━━━ INPUT FOR THIS TASK ━━━

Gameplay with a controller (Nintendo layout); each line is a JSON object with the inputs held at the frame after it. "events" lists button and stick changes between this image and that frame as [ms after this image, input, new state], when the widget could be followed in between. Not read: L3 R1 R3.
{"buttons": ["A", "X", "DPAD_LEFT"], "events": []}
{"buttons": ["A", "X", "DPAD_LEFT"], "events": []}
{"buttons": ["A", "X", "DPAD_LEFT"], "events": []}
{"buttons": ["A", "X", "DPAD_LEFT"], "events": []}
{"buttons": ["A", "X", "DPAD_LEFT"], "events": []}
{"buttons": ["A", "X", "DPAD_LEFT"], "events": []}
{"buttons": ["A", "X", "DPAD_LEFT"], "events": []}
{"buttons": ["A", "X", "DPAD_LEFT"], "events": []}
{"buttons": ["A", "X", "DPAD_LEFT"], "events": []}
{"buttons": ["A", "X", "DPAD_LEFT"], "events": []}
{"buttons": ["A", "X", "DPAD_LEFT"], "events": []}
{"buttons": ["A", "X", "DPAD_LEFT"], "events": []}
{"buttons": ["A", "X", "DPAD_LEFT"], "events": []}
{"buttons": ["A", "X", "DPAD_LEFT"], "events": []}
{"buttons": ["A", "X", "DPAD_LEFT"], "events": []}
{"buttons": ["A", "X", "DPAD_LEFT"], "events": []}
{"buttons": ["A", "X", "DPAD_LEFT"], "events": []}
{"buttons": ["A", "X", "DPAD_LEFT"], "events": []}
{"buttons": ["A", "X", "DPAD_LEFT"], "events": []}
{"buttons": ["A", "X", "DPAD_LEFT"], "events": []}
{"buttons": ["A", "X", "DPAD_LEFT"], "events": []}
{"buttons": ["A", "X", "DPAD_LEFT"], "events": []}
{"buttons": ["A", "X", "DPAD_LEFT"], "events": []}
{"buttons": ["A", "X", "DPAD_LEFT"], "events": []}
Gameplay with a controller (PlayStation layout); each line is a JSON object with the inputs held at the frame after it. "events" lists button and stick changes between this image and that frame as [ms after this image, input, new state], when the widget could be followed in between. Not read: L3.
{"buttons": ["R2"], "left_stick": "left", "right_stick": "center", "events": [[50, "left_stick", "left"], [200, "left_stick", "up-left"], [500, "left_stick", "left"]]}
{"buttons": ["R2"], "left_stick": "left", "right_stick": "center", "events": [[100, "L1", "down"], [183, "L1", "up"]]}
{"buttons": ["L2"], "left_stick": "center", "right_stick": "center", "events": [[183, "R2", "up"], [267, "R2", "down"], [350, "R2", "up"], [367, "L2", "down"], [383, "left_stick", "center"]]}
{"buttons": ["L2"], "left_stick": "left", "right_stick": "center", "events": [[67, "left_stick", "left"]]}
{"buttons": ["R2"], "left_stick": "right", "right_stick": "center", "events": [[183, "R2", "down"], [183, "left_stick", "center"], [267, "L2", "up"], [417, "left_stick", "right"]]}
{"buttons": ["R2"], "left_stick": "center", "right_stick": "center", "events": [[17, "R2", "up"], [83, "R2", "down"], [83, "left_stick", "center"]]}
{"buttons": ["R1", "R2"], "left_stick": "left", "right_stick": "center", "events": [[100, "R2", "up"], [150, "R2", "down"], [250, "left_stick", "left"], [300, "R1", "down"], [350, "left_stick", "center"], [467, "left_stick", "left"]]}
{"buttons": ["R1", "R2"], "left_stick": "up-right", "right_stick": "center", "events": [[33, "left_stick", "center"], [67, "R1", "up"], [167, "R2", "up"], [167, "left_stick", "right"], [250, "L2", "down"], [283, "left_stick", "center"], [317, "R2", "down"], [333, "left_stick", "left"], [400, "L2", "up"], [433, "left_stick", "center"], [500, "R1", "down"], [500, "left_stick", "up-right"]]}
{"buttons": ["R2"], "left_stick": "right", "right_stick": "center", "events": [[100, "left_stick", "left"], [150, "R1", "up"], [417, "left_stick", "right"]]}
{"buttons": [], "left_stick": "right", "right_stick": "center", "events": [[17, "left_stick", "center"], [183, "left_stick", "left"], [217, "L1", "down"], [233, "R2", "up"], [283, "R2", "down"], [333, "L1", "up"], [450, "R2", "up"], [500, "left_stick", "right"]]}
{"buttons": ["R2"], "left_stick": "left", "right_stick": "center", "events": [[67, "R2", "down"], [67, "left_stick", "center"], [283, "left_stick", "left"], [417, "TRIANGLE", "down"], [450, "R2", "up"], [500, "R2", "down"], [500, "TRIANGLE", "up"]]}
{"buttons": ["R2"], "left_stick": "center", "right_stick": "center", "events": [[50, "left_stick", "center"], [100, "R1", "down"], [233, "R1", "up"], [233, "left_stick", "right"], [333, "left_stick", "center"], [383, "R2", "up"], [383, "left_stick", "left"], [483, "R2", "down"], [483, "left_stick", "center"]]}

━━━

Print the records again in their entirety, character for character.

ANSWER FOR THIS EXERCISE:
Gameplay with a controller (Nintendo layout); each line is a JSON object with the inputs held at the frame after it. "events" lists button and stick changes between this image and that frame as [ms after this image, input, new state], when the widget could be followed in between. Not read: L3 R1 R3.
{"buttons": ["A", "X", "DPAD_LEFT"], "events": []}
{"buttons": ["A", "X", "DPAD_LEFT"], "events": []}
{"buttons": ["A", "X", "DPAD_LEFT"], "events": []}
{"buttons": ["A", "X", "DPAD_LEFT"], "events": []}
{"buttons": ["A", "X", "DPAD_LEFT"], "events": []}
{"buttons": ["A", "X", "DPAD_LEFT"], "events": []}
{"buttons": ["A", "X", "DPAD_LEFT"], "events": []}
{"buttons": ["A", "X", "DPAD_LEFT"], "events": []}
{"buttons": ["A", "X", "DPAD_LEFT"], "events": []}
{"buttons": ["A", "X", "DPAD_LEFT"], "events": []}
{"buttons": ["A", "X", "DPAD_LEFT"], "events": []}
{"buttons": ["A", "X", "DPAD_LEFT"], "events": []}
{"buttons": ["A", "X", "DPAD_LEFT"], "events": []}
{"buttons": ["A", "X", "DPAD_LEFT"], "events": []}
{"buttons": ["A", "X", "DPAD_LEFT"], "events": []}
{"buttons": ["A", "X", "DPAD_LEFT"], "events": []}
{"buttons": ["A", "X", "DPAD_LEFT"], "events": []}
{"buttons": ["A", "X", "DPAD_LEFT"], "events": []}
{"buttons": ["A", "X", "DPAD_LEFT"], "events": []}
{"buttons": ["A", "X", "DPAD_LEFT"], "events": []}
{"buttons": ["A", "X", "DPAD_LEFT"], "events": []}
{"buttons": ["A", "X", "DPAD_LEFT"], "events": []}
{"buttons": ["A", "X", "DPAD_LEFT"], "events": []}
{"buttons": ["A", "X", "DPAD_LEFT"], "events": []}
Gameplay with a controller (PlayStation layout); each line is a JSON object with the inputs held at the frame after it. "events" lists button and stick changes between this image and that frame as [ms after this image, input, new state], when the widget could be followed in between. Not read: L3.
{"buttons": ["R2"], "left_stick": "left", "right_stick": "center", "events": [[50, "left_stick", "left"], [200, "left_stick", "up-left"], [500, "left_stick", "left"]]}
{"buttons": ["R2"], "left_stick": "left", "right_stick": "center", "events": [[100, "L1", "down"], [183, "L1", "up"]]}
{"buttons": ["L2"], "left_stick": "center", "right_stick": "center", "events": [[183, "R2", "up"], [267, "R2", "down"], [350, "R2", "up"], [367, "L2", "down"], [383, "left_stick", "center"]]}
{"buttons": ["L2"], "left_stick": "left", "right_stick": "center", "events": [[67, "left_stick", "left"]]}
{"buttons": ["R2"], "left_stick": "right", "right_stick": "center", "events": [[183, "R2", "down"], [183, "left_stick", "center"], [267, "L2", "up"], [417, "left_stick", "right"]]}
{"buttons": ["R2"], "left_stick": "center", "right_stick": "center", "events": [[17, "R2", "up"], [83, "R2", "down"], [83, "left_stick", "center"]]}
{"buttons": ["R1", "R2"], "left_stick": "left", "right_stick": "center", "events": [[100, "R2", "up"], [150, "R2", "down"], [250, "left_stick", "left"], [300, "R1", "down"], [350, "left_stick", "center"], [467, "left_stick", "left"]]}
{"buttons": ["R1", "R2"], "left_stick": "up-right", "right_stick": "center", "events": [[33, "left_stick", "center"], [67, "R1", "up"], [167, "R2", "up"], [167, "left_stick", "right"], [250, "L2", "down"], [283, "left_stick", "center"], [317, "R2", "down"], [333, "left_stick", "left"], [400, "L2", "up"], [433, "left_stick", "center"], [500, "R1", "down"], [500, "left_stick", "up-right"]]}
{"buttons": ["R2"], "left_stick": "right", "right_stick": "center", "events": [[100, "left_stick", "left"], [150, "R1", "up"], [417, "left_stick", "right"]]}
{"buttons": [], "left_stick": "right", "right_stick": "center", "events": [[17, "left_stick", "center"], [183, "left_stick", "left"], [217, "L1", "down"], [233, "R2", "up"], [283, "R2", "down"], [333, "L1", "up"], [450, "R2", "up"], [500, "left_stick", "right"]]}
{"buttons": ["R2"], "left_stick": "left", "right_stick": "center", "events": [[67, "R2", "down"], [67, "left_stick", "center"], [283, "left_stick", "left"], [417, "TRIANGLE", "down"], [450, "R2", "up"], [500, "R2", "down"], [500, "TRIANGLE", "up"]]}
{"buttons": ["R2"], "left_stick": "center", "right_stick": "center", "events": [[50, "left_stick", "center"], [100, "R1", "down"], [233, "R1", "up"], [233, "left_stick", "right"], [333, "left_stick", "center"], [383, "R2", "up"], [383, "left_stick", "left"], [483, "R2", "down"], [483, "left_stick", "center"]]}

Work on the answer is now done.